Portugal não é uno e indivisível. Podemos ser o país com as fronteiras mais antigas da Europa — mas os portugueses não vivem todos da mesma maneira, não se divertem todos da mesma maneira e, detalhe importante, não pensam todos da mesma maneira. Temos obrigação de saber há muito tempo que a geografia, o clima, a economia e as práticas religiosas, por exemplo, levaram a uma diversidade que dura há séculos, com óbvias mutações mas com uma persistente estabilidade. Quem quisesse entender, teria o livro “Portugal, o Mediterrâneo e o Atlântico”, de 1945, onde Orlando Ribeiro explicou porque é que as coisas são assim. E, como notou Rui Ramos, os mais distraídos teriam nova oportunidade de perceber tudo, anos mais tarde, com o livro “Identificação de um País”, de José Mattoso.

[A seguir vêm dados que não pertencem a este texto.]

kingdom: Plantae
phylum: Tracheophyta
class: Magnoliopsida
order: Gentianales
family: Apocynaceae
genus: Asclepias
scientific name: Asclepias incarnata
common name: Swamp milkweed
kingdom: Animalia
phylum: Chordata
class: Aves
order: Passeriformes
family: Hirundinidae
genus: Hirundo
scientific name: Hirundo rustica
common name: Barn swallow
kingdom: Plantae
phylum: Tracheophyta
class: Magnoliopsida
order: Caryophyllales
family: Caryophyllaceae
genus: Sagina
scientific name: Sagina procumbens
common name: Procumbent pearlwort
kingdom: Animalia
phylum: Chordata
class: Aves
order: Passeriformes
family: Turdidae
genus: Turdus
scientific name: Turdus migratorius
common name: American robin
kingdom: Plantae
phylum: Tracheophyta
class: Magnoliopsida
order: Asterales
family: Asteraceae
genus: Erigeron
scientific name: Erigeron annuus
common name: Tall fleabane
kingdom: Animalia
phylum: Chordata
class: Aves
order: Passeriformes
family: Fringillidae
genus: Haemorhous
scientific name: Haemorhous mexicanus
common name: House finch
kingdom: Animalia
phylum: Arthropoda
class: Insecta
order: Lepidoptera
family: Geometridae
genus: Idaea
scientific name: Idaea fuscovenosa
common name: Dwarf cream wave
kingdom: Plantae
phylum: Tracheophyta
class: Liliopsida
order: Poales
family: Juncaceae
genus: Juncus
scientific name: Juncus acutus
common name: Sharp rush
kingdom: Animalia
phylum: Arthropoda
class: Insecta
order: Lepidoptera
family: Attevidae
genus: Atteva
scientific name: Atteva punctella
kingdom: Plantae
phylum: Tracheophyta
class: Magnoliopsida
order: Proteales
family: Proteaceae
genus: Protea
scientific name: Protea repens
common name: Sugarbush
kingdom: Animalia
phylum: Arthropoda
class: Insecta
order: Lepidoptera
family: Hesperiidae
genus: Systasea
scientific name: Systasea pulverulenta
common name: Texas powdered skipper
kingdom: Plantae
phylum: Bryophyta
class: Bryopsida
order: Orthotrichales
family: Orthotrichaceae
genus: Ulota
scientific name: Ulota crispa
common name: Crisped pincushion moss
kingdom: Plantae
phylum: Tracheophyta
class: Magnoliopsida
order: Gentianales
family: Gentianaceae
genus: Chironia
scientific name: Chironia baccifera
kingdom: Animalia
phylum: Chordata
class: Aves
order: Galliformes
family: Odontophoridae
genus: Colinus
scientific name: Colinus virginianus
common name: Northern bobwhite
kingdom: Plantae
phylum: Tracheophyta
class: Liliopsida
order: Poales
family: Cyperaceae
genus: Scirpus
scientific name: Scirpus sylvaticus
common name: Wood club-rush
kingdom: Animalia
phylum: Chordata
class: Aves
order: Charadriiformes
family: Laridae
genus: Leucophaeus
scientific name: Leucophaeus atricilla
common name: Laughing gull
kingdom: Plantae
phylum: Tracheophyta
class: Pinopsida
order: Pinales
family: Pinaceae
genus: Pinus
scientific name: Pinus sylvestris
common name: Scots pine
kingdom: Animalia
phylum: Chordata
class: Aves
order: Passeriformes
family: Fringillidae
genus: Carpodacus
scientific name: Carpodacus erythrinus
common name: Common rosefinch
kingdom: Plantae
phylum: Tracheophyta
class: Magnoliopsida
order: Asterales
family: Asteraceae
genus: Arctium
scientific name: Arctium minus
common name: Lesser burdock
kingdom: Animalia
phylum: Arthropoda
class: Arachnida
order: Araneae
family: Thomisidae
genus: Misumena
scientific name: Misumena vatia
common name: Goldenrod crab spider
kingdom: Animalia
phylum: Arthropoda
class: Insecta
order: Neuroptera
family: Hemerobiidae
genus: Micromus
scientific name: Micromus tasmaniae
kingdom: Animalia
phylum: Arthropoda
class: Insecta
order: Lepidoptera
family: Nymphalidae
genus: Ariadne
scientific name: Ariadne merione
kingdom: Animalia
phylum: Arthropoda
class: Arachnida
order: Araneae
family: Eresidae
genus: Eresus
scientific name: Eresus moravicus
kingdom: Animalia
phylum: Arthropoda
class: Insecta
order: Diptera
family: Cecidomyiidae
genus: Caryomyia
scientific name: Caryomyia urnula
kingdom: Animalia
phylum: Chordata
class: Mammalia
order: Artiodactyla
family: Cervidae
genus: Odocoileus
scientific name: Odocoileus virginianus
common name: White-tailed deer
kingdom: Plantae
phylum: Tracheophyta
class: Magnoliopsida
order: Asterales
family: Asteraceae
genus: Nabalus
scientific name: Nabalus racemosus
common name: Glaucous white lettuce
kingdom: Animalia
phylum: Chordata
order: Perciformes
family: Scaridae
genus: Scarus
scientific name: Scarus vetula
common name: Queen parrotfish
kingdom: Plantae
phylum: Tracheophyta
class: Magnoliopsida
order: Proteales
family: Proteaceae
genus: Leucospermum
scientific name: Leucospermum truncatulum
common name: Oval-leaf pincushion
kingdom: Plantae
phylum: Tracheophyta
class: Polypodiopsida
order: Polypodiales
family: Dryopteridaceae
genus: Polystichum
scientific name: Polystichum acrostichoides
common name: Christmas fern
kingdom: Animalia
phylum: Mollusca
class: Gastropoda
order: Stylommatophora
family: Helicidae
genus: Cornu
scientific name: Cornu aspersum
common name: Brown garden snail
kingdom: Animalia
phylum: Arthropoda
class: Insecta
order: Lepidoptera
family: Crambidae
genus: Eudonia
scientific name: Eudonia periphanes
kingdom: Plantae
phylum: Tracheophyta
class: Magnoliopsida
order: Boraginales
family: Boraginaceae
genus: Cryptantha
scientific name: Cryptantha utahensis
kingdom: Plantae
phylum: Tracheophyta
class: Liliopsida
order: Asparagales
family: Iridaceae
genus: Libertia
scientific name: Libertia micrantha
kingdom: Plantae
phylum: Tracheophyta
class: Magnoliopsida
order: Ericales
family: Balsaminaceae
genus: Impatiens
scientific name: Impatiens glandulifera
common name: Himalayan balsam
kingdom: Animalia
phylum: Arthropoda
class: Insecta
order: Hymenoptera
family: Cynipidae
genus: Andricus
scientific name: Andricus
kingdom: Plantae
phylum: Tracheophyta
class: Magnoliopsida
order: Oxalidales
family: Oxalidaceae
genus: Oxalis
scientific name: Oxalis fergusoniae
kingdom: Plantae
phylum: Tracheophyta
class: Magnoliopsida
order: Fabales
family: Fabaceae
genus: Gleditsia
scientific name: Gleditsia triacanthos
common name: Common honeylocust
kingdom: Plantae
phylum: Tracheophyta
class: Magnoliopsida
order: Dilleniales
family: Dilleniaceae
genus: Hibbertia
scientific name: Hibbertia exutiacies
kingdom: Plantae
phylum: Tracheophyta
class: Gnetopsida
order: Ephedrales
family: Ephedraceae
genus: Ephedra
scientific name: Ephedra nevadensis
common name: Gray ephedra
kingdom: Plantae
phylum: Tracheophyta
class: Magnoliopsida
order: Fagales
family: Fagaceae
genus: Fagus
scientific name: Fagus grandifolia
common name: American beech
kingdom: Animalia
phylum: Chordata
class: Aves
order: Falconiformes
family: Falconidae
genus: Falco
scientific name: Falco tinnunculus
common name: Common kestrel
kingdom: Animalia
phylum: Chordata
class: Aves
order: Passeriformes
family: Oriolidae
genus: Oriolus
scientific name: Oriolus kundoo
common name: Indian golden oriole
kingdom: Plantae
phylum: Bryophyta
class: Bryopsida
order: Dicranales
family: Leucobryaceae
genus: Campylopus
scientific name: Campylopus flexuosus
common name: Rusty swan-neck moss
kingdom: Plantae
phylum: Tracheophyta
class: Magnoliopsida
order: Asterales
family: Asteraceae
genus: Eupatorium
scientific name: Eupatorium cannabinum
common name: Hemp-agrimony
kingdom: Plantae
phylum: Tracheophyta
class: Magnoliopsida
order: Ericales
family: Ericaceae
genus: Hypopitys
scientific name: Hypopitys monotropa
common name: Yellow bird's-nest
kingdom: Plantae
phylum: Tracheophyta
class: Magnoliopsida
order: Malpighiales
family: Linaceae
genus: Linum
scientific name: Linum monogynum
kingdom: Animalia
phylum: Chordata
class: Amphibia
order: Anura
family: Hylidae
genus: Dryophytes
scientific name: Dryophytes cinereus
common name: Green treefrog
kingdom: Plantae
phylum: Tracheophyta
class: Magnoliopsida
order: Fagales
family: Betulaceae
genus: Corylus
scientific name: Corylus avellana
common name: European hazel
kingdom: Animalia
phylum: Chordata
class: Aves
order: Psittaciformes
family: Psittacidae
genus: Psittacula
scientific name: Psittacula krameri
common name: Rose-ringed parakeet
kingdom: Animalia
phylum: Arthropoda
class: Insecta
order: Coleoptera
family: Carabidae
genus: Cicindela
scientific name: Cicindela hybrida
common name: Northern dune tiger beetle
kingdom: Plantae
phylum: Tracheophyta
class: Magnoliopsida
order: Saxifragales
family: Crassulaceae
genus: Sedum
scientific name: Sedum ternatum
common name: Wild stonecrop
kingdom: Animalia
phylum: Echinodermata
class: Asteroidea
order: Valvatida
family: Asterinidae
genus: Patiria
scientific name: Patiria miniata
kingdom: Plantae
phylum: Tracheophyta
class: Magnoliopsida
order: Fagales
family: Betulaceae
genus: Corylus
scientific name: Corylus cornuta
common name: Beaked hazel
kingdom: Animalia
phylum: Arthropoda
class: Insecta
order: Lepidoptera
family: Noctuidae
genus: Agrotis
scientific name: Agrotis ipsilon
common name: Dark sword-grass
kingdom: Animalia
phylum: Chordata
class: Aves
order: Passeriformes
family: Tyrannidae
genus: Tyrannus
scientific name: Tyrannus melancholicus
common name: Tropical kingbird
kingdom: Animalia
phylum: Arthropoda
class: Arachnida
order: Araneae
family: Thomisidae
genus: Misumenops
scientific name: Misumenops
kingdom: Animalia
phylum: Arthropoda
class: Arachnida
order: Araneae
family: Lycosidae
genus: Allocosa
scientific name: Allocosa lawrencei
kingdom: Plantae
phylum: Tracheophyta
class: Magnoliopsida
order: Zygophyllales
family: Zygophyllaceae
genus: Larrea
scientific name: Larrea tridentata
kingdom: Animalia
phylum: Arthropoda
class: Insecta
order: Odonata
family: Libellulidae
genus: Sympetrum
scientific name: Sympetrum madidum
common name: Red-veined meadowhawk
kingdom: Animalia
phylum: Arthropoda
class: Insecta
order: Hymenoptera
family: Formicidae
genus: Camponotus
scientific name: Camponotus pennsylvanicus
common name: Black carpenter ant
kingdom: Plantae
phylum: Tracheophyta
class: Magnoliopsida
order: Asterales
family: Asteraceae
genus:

Mas há quem não perceba, nem entenda, nem aprenda. Para aqueles que julgam que Portugal começa na Ponte 25 de Abril e acaba na saída para a auto-estrada do Norte, os portugueses são todos iguais. Não há matança do porco, só há churrascos num grelhador Weber; não há caça, só há festas no Lux; e, acima de tudo, não há touradas, só há peças de teatro no D. Maria II.
O PS que está neste momento instalado no Ministério da Cultura acredita devotamente que a cultura não é o resultado de décadas e séculos de tradições e costumes, aliados a modificações lentas e a inovações súbitas — esta tribo acredita que a cultura é, basicamente, aquilo que os socialistas decidirem. Por isso, no novo contrato de concessão da RTP, o secretário de Estado Nuno Artur Silva introduziu uma frase vaga que, na prática, como o próprio já fez questão de esclarecer, proíbe o canal público de transmitir touradas.
Os espíritos que habitam o Palácio da Ajuda não se inquietam com o facto de o governo estar a passar a mensagem de que considera que um enorme pedaço do país é habitado por indígenas próximos da barbárie. Os números das audiências mostram que as touradas chegam a ter meio milhão de espectadores fora do horário nobre. Sondagens recentes revelam que 30% dos portugueses gostam de touradas. Dados de 2017 provam que se realizaram touradas em todos os distritos do país excepto em Vila Real, Braga e Aveiro. Mas isto não é visto como um obstáculo ou como um alerta para o bom senso — é visto como um desafio para quem quer levar os portugueses para um estado de pureza ideológica, mesmo que para isso seja preciso arrastá-los pelos cabelos que lhes restam.
A tudo isto, soma-se uma conveniência política. Sendo um equilibrista permanente, António Costa já está a fazer contas de cabeça sobre a aprovação do próximo Orçamento do Estado. Terá o apoio do PCP? Terá o apoio do BE? Ao acabar com as touradas na RTP terá, pelo menos, seguramente, o apoio do PAN — e a eterna gratidão da nova líder do partido.
Orlando Ribeiro via “as terras altas e as terras baixas, a serra e a ribeira, o campo e o monte, as montanhas e os vales“. E descodificava as origens de tradições, costumes e culturas muito diversos, cuja marca se prolonga até hoje. Mas esta esquerda urbana não se deixa abalar por esses antecedentes e avança para uma terraplenagem do país, intensamente dedicada à sua nobre missão de pastorear o povo. Nas suas pequenas cabeças, Lisboa é igual a Beja, que é igual a Santarém, que é igual ao Porto, que é igual a Bragança. Para estes governantes, a diversidade do país, que durante séculos foi uma força, é agora uma ameaça. Todos têm de pensar da mesma forma. Todos têm de pensar como eles. Peço desculpa mas eu, que nunca fui a uma praça de touros na vida, não quero ser obrigado a pensar como eles.